Prerequisites for running the code under Linux/MacOS:
- our tested environment: Anaconda 4.3.0 with Python 3 https://www.continuum.io/downloads and Keras 1
- wapiti command line tool https://wapiti.limsi.fr
- make
Steps to reproduce our results
Execute all commands from the top directory of GDI-task-2017 directory.
-
python3 lib/generate_cross_validation_data.py
- populates the directory
./cv.d
with data splits - creates the first global split into
test.tsv
andtrain.tsv
used for the LSTM experiments (no cross-validation there) - creates the cross-validation data splits using
train.tsv
as input: test_N.tsv and train_N.tsv (0 <= N <= 9)
- populates the directory
-
make -f run2.mk target
- train and evaluate all folds of CRF run 2 using wapiti
-
python3 lib/dataprep_runs1and3.py
- populates the directory
preprocessed_data.d
- create all the models and output for runs 1 (Naive Bayes) and 3 (NB, SVM, CRF ensemble) (using the results of run 2)

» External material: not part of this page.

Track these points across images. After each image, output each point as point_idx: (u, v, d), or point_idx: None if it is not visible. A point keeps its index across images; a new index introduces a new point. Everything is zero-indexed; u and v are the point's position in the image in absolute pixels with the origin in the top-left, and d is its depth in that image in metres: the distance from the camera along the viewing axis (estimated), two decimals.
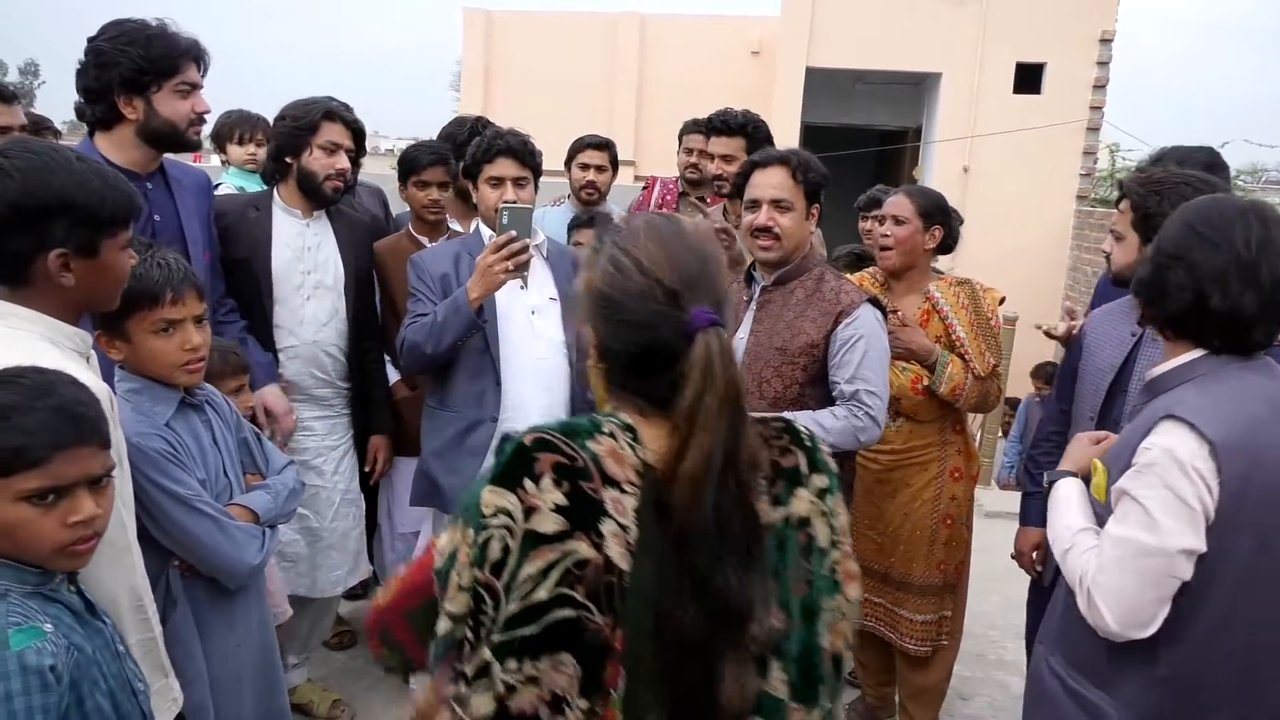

- creates the data variants (augmented data, replacements) for the LSTM models
- populates the directory
-
for var in model+charrep+augm model+charrep-augm model-charrep+augm model-charrep-augm ; do python3 lib/LSTM_models_emb.py $var ; done
- trains 4 different LSTM models with character embeddings as described in the paper
- takes some hours on non-GPUs
-
for var in model+charrep+augm model+charrep-augm model-charrep+augm model-charrep-augm ; do python3 lib/LSTM_models_no_emb.py $var ; done
- trains 4 different LSTM models without character embeddings as described in the paper
- NOTE: This script seems to have problems when run on CPU. Therefore, GPU needed for now.